About Finding True North: The Healing Power of Place, by Linda Gask

Finding True North grew out of my desire to try and recover from depression, coming to terms with being diagnosed with a chronic illness, and moving to live, part-time at first, in Orkney. It’s not only about trying to put into practice all those things I spent my life telling my patients to do, and failing to do myself, but also trying to understand what ‘recovery’ from depression means. Struggling to find a way forward meant I had to revisit the past. Gradually, I began to realise that, in my many years of travelling around the world as an academic, I had really been seeking a place where I could feel much more grounded in myself. 

The following brief excerpt describes a scene from my return to Haida Gwaii, a remote forested archipelago off the North-West of Canada which is home to the Haida people … and what I learned about myself on that journey’.


From Finding True North

It is early September and Orkney’s dark autumnal skies are filled with geese in transit, flying in their familiar V formation, which I always imagine is led by a bad-tempered senior with the flaps of his leather hood trailing as he turns to shout ‘keep up.’ Sitting at my desk, I am writing about the climax of the Canadian expedition.

After two days, we reached our furthest point into the wilderness: the world heritage site of SG̱ang Gwaay and a row of totem poles that has stood for over a hundred years, since the inhabitants moved to the modern settlement they live in now. The only audible sound came from the waves as they breached the shore, and a watchman, a celebrated modern Haida artist, who told us the story of each carving.

‘The poles of the houses are slowly being absorbed by the forest. Doesn’t that make you feel kind of sad?’ one of our group asked.

‘Everything goes back to the earth eventually,’ he said. ‘One day each of these poles will fall. It is what is meant to happen.’

We walked back over the crest of the island to the boat, through virgin temperate rainforest of red cedar, spruce and hemlock, drunk with the heavy scent of dark earth and damp, lush vegetation spread with a seamless down of moss. More hung from the trees like tinsel on a Christmas tree and unfamiliar fungi colonised the stumps. Even the light which filtered through the canopy was tinged green. This was exactly as I have always imagined the underworld. It was eerie, not of this world, and I felt disappointed when we emerged into the light because in that other place time seemed to be suspended.
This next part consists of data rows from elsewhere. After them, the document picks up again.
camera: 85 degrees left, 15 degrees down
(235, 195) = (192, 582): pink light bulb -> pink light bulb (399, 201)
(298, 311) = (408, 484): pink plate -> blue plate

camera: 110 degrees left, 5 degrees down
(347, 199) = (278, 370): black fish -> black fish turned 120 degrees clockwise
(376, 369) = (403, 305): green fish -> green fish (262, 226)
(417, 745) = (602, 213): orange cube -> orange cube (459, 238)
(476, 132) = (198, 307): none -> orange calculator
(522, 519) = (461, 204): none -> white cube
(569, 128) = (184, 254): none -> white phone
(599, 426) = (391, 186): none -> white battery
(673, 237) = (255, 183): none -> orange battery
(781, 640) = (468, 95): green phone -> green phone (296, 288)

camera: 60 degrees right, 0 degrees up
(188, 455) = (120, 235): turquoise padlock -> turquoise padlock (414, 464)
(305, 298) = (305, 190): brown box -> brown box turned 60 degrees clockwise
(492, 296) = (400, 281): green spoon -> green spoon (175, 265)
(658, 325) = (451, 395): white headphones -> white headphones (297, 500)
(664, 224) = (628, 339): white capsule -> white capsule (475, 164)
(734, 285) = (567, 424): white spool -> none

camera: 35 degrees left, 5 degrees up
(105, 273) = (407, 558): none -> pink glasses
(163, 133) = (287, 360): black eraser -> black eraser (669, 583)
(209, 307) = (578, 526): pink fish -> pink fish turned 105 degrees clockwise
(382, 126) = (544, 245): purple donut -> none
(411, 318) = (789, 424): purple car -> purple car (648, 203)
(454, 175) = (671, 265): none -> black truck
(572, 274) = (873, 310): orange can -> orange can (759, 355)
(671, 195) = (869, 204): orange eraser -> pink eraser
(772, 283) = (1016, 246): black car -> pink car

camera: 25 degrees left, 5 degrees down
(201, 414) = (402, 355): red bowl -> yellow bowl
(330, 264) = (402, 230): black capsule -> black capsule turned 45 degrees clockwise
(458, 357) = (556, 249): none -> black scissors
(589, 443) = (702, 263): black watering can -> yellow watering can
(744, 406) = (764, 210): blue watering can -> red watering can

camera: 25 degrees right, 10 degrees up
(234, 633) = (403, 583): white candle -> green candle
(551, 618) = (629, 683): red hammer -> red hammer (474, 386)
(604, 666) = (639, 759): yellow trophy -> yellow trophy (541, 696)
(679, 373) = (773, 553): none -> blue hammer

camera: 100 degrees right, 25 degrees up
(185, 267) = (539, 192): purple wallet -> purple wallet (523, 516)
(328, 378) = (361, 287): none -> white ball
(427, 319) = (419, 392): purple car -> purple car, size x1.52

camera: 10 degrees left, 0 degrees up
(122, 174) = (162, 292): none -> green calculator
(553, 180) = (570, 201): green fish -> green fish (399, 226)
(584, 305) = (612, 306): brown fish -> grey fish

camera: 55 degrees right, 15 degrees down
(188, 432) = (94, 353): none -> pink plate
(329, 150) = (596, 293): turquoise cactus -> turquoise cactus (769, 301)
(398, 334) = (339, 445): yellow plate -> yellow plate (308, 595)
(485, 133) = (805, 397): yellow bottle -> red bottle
During those few days I began to feel more optimistic than I had since receiving my diagnosis of kidney disease. Having recovered from sepsis, a life-threatening disease, I became more at ease with the future. I have the freedom to make of it what I choose, but the anxiety that has been with me all my life still exists and will probably never leave.

However, there was something about Haida Gwaii that reminded me of the Buddhist concept of the flow of life. Like the forest plants all around them, the remains of the villages will be recycled by nature. This is the reality of our existence. We make the most of the lifewe have, however brief, but the outcome is inevitable. 

What are we going to do with our time? 

What really matters to us?

There is something about caring for others in extremis that touches the core of who we are. It can enhance us through reflection on the profound questions of what it means to be human, but it can, in equal strength, damage us and leave us less capable of responding with humanity.

It is very hard to separate ‘me’ from the doctor I trained to be. My ‘self’ has become altered by being entwined both with my professional persona and the lives of my patients, and it is difficult to tell my story without recourse to the clinical tales that illustrate it. Now, the stories filed in my memory are those of people I meet along the way.